- _Exercise instructions_
Output the lines below as a numbered list, omitting blank lines and excluding the pictures.

- _Data provided_
※

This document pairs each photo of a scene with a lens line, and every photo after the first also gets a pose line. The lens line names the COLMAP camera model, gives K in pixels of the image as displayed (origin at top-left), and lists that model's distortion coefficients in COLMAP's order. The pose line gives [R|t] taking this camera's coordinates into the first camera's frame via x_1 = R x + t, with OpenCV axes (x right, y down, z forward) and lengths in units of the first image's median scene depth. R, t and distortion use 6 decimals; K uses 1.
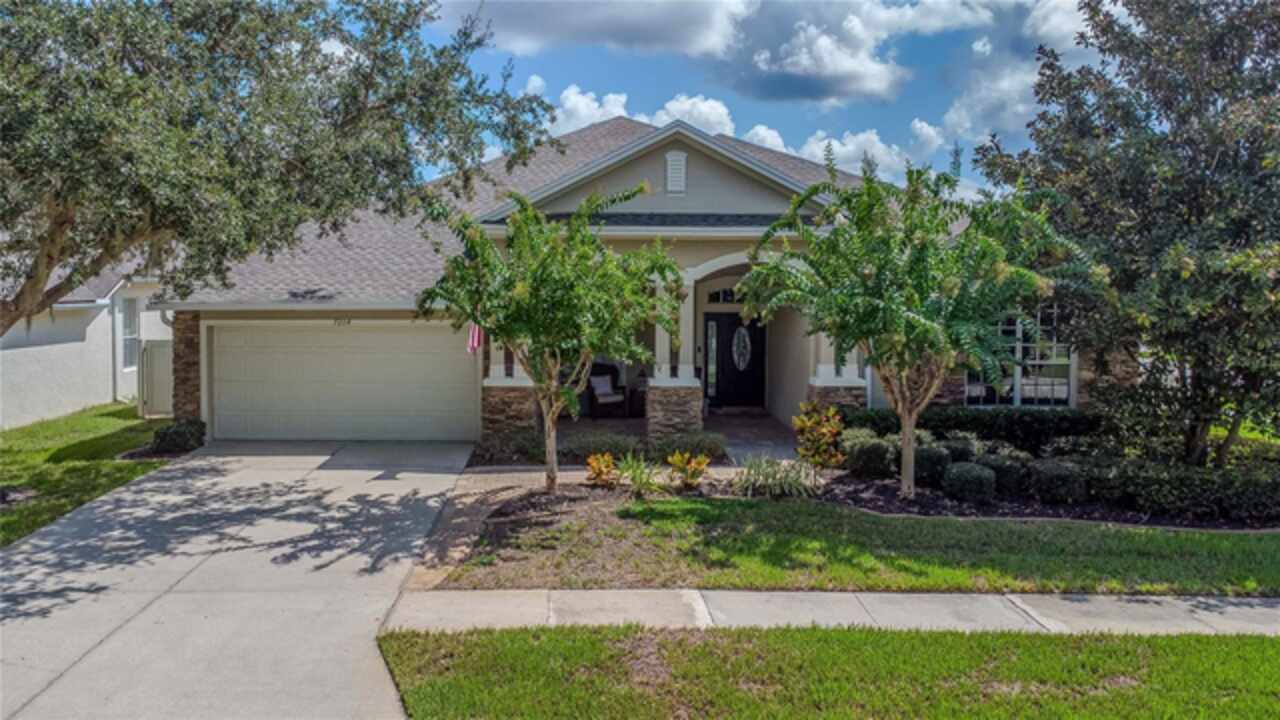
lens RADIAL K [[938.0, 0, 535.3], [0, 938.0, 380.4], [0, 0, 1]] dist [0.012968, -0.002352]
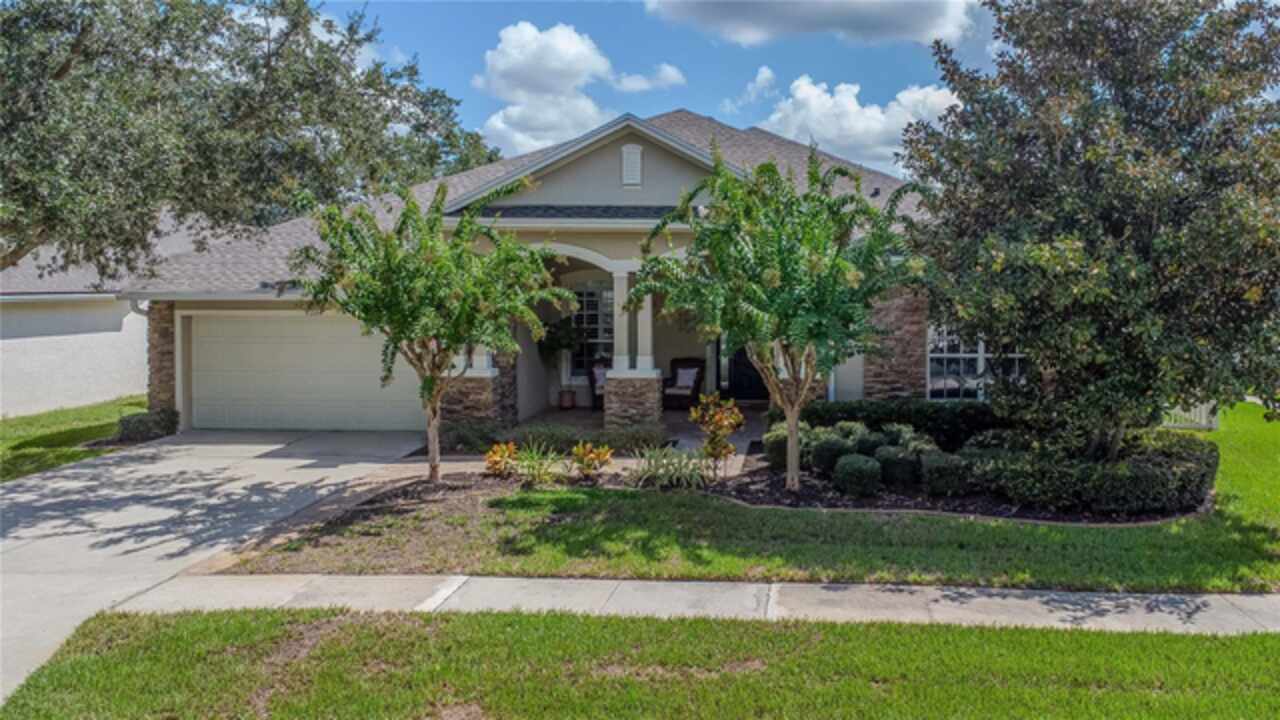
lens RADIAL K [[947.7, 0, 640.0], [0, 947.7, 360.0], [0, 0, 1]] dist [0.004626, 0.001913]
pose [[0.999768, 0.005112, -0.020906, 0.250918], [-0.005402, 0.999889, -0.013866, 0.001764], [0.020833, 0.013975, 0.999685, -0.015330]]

※

- _Answer for the task_
1. This document pairs each photo of a scene with a lens line, and every photo after the first also gets a pose line. The lens line names the COLMAP camera model, gives K in pixels of the image as displayed (origin at top-left), and lists that model's distortion coefficients in COLMAP's order. The pose line gives [R|t] taking this camera's coordinates into the first camera's frame via x_1 = R x + t, with OpenCV axes (x right, y down, z forward) and lengths in units of the first image's median scene depth. R, t and distortion use 6 decimals; K uses 1.
2. lens RADIAL K [[938.0, 0, 535.3], [0, 938.0, 380.4], [0, 0, 1]] dist [0.012968, -0.002352]
3. lens RADIAL K [[947.7, 0, 640.0], [0, 947.7, 360.0], [0, 0, 1]] dist [0.004626, 0.001913]
4. pose [[0.999768, 0.005112, -0.020906, 0.250918], [-0.005402, 0.999889, -0.013866, 0.001764], [0.020833, 0.013975, 0.999685, -0.015330]]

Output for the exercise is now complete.